What to say about the Paris massacre that hasn’t already been said? I’m finding it difficult to find the words to convey the mounting sense of shock and horror that I felt as I watched the evening’s events unfold on television. I can’t even begin to imagine the trauma that those directly affected are feeling.
I try to look at these things unemotionally. Mathematically speaking, the odds are in our favour. If you live in a stable Western democracy, chances are that you will never be caught up in a random attack.
But even the most rational human could not totally rid themselves of the nagging doubt, the fear that you could be one of those people who are later described as “being in the wrong place at the wrong time”. There’s always a slight possibility that a routine shopping trip, a visit to the cinema, or the commute to work can turn tragic in the blink of an eye.
I am comforted by the many acts of kindness that were reported in the immediate aftermath.

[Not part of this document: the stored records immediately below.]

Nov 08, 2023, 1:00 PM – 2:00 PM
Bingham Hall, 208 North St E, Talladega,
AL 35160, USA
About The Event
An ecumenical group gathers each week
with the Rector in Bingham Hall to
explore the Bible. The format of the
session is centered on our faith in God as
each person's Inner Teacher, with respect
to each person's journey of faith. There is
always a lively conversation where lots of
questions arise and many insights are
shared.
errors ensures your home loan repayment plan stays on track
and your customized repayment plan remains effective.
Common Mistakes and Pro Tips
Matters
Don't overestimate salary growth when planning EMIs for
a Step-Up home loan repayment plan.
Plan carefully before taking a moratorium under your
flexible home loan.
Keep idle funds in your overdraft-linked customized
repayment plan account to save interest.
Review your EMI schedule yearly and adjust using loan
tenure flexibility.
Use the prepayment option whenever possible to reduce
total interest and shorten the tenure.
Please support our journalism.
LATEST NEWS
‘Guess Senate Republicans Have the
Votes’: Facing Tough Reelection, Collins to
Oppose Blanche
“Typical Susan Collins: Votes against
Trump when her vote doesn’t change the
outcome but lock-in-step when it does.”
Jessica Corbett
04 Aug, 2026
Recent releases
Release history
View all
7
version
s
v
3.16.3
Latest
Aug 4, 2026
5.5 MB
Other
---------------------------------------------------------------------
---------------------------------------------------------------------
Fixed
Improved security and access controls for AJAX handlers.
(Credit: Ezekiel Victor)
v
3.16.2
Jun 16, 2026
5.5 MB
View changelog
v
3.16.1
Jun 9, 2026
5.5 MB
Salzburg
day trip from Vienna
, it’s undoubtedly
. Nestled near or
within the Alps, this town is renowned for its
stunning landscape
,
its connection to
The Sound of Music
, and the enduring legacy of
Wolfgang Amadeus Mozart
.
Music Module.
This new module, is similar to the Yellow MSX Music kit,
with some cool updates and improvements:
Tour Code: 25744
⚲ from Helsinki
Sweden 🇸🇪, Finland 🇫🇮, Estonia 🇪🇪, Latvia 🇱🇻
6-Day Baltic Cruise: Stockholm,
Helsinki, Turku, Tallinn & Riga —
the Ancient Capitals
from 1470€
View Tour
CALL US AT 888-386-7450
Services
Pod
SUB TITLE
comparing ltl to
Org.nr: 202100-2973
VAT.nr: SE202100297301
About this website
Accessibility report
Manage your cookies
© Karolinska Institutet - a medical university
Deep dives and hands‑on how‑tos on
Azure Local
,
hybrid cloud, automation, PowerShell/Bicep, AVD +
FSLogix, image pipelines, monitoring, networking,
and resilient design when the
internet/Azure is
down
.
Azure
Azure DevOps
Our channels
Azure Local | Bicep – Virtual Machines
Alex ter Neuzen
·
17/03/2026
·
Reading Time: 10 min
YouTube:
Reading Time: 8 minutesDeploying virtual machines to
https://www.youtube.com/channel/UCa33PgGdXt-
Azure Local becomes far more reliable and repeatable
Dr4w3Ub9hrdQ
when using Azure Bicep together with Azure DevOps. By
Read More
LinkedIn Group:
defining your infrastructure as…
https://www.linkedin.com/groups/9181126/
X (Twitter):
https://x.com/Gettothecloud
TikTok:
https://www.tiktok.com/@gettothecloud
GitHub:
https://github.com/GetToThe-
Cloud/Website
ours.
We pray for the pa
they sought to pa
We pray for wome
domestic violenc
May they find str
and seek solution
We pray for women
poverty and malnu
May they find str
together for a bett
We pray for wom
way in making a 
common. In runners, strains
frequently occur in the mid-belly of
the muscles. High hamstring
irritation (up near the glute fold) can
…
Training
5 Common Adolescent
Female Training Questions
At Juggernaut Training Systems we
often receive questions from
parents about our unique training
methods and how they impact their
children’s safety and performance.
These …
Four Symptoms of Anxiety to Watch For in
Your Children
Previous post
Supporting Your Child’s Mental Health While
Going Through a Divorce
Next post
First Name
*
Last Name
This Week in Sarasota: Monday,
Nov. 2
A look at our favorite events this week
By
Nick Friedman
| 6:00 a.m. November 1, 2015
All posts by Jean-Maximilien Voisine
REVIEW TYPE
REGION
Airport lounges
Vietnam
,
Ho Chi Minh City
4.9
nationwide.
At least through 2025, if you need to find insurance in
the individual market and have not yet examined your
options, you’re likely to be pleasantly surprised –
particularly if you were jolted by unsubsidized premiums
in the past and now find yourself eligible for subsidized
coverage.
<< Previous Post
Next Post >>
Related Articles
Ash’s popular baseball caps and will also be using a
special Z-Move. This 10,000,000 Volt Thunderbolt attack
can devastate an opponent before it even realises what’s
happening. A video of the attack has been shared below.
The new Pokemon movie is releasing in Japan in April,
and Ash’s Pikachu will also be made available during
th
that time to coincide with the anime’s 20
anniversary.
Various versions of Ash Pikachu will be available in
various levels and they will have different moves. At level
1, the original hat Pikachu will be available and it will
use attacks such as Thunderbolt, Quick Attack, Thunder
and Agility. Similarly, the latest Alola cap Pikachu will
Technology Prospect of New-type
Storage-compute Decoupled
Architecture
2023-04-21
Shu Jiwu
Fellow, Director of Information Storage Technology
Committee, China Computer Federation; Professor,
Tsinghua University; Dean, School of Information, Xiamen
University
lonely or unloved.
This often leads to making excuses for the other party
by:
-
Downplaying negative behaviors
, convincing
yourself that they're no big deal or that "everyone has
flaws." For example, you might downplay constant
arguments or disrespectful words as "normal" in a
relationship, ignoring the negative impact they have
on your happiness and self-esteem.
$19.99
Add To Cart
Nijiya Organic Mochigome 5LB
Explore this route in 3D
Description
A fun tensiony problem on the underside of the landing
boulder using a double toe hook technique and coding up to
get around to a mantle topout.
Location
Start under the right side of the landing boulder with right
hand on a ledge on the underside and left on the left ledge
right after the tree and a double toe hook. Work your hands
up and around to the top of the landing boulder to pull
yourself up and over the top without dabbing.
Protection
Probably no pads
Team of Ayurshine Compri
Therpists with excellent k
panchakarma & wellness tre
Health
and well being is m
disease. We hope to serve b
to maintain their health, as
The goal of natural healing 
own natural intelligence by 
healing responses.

The Parisians who opened up their homes for stranded people. The taxi drivers who took people home for free. Cities are imperfect places in many ways, but at times like this the anonymous mass of people somehow always seems to coalesce into an impromptu support network.
Paris will recover, and carry on – just as London, New York, Mumbai and countless other places have had to do. The only alternative is for everyone to hide under the bed and never come out – although admittedly, telecommuting and online grocery shopping makes this a very feasible option these days.
But carrying on can wait for a day or two. In the meantime, let us all honour and mourn those whose lives have been cut short so brutally.